▸ **Problem to work on**:
All of the listing is to be written out word for word, with the pictures left out.

####

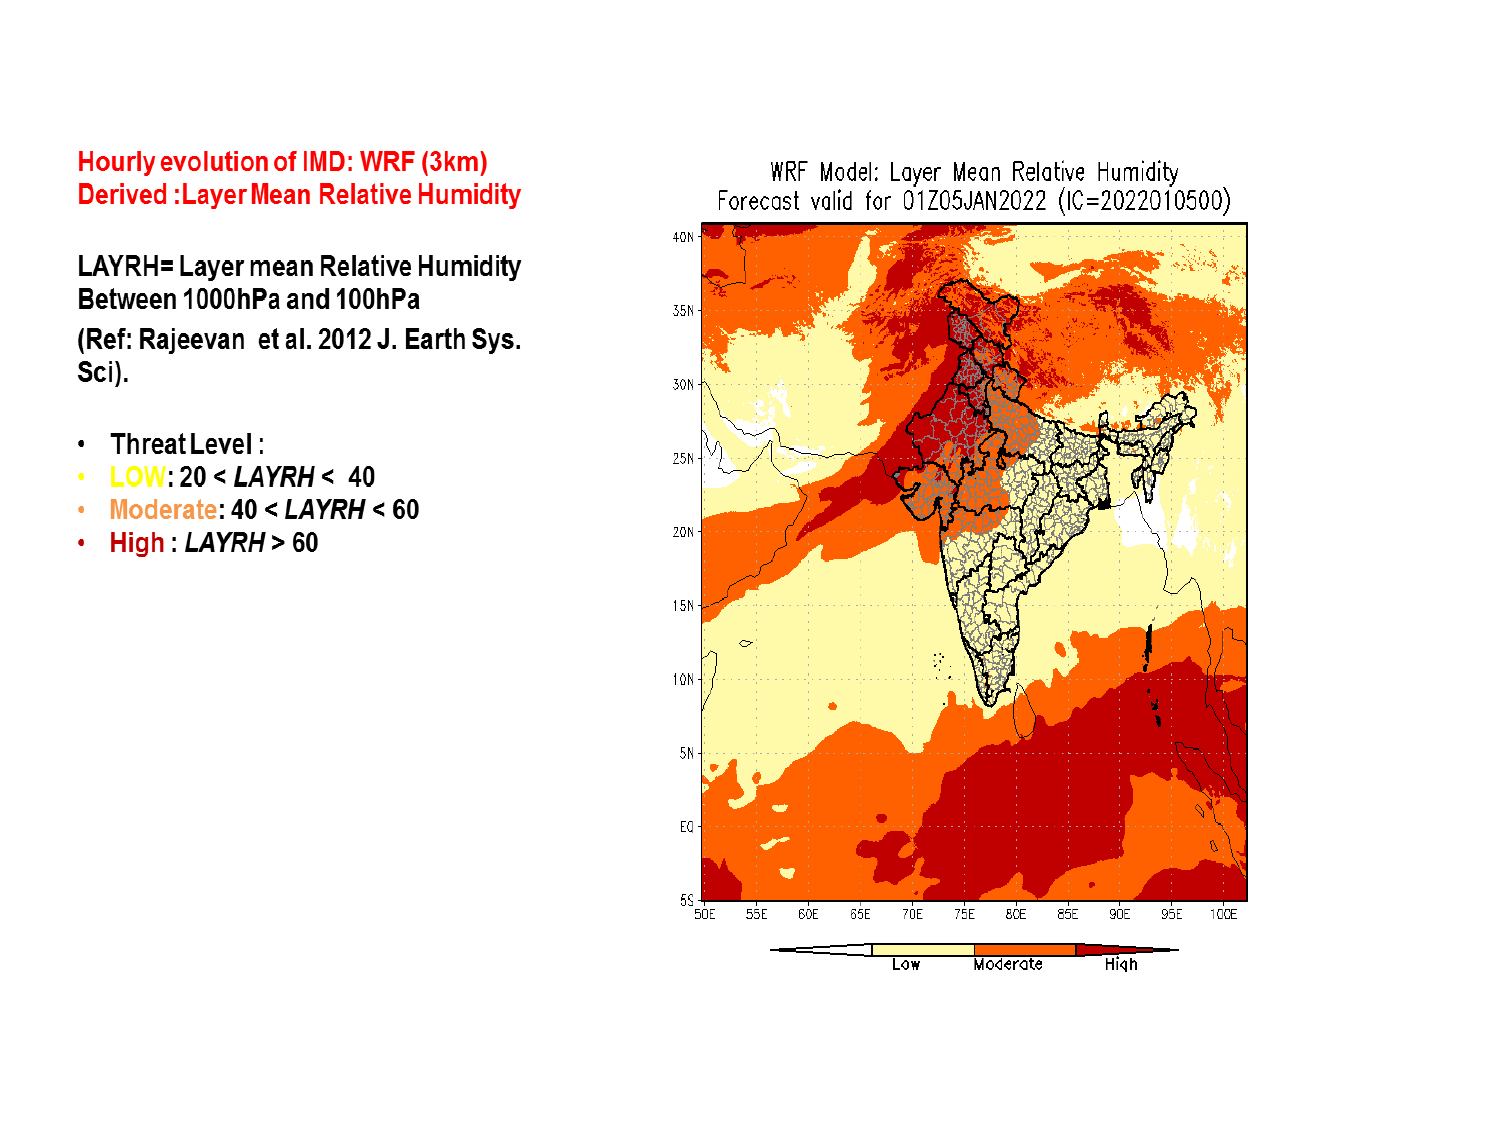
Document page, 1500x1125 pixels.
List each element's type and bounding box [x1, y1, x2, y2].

picture [74, 149, 1426, 976]
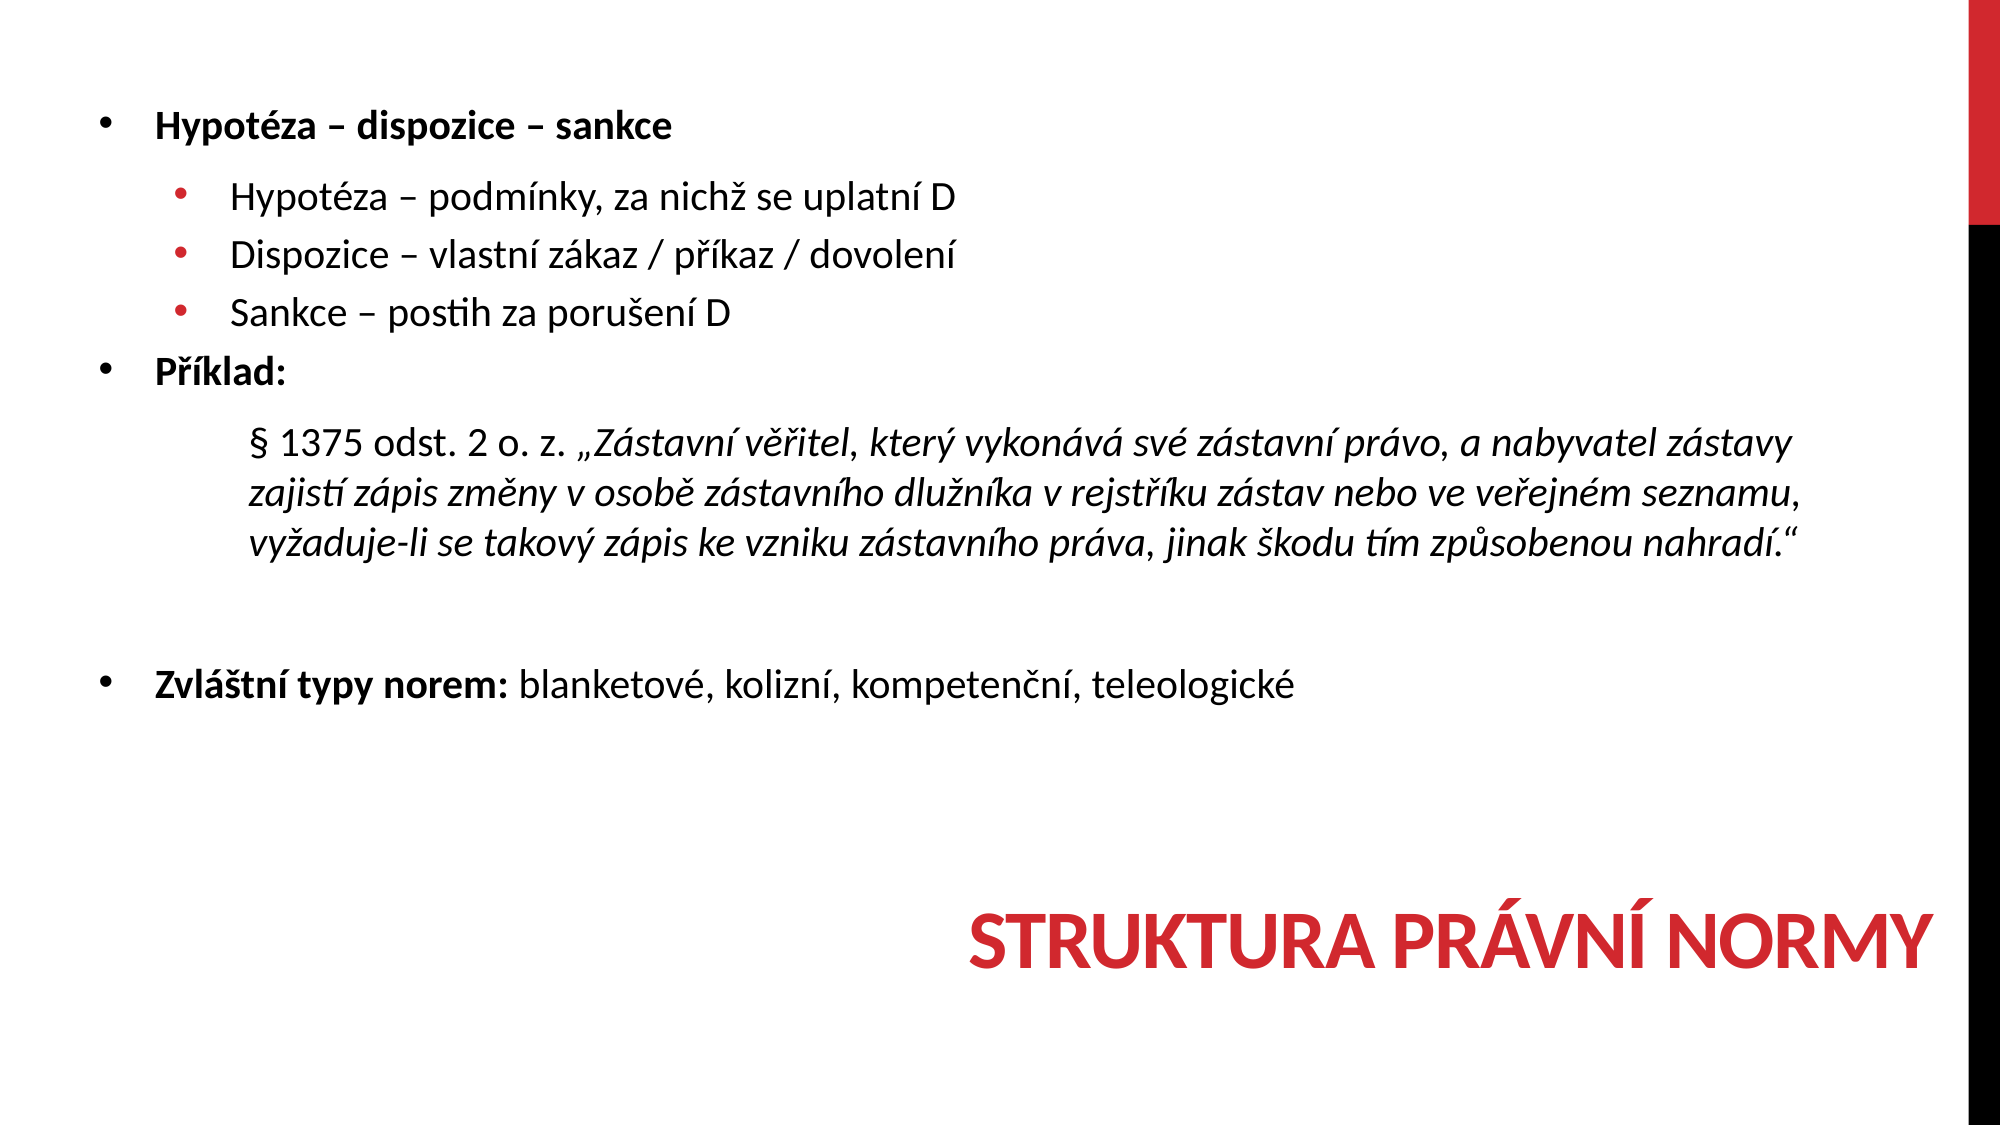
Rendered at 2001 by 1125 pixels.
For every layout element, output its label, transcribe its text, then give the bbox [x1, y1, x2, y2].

title Struktura právní normy [269, 849, 1950, 993]
list Hypotéza – dispozice – sankce Hypotéza – podmínky, za nichž se uplatní D Dispozice – vlastní zákaz / příkaz / dovolení Sankce – postih za porušení D Příklad: § 1375 odst. 2 o. z. „Zástavní věřitel, který vykonává své zástavní právo, a nabyvatel zástavy zajistí zápis změny v osobě zástavního dlužníka v rejstříku zástav nebo ve veřejném seznamu, vyžaduje-li se takový zápis ke vzniku zástavního práva, jinak škodu tím způsobenou nahradí.“ Zvláštní typy norem: blanketové, kolizní, kompetenční, teleologické [83, 89, 1912, 812]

####

▸ **Response**:
Document page, 1500x1125 pixels.
List each element's type and bounding box [x1, y1, x2, y2].

picture [74, 149, 1426, 976]
Rendered at 2001 by 1125 pixels.
For every layout element, output its label, transcribe its text, then give the bbox [x1, y1, x2, y2].

title Struktura právní normy [269, 849, 1950, 993]
list Hypotéza – dispozice – sankce Hypotéza – podmínky, za nichž se uplatní D Dispozice – vlastní zákaz / příkaz / dovolení Sankce – postih za porušení D Příklad: § 1375 odst. 2 o. z. „Zástavní věřitel, který vykonává své zástavní právo, a nabyvatel zástavy zajistí zápis změny v osobě zástavního dlužníka v rejstříku zástav nebo ve veřejném seznamu, vyžaduje-li se takový zápis ke vzniku zástavního práva, jinak škodu tím způsobenou nahradí.“ Zvláštní typy norem: blanketové, kolizní, kompetenční, teleologické [83, 89, 1912, 812]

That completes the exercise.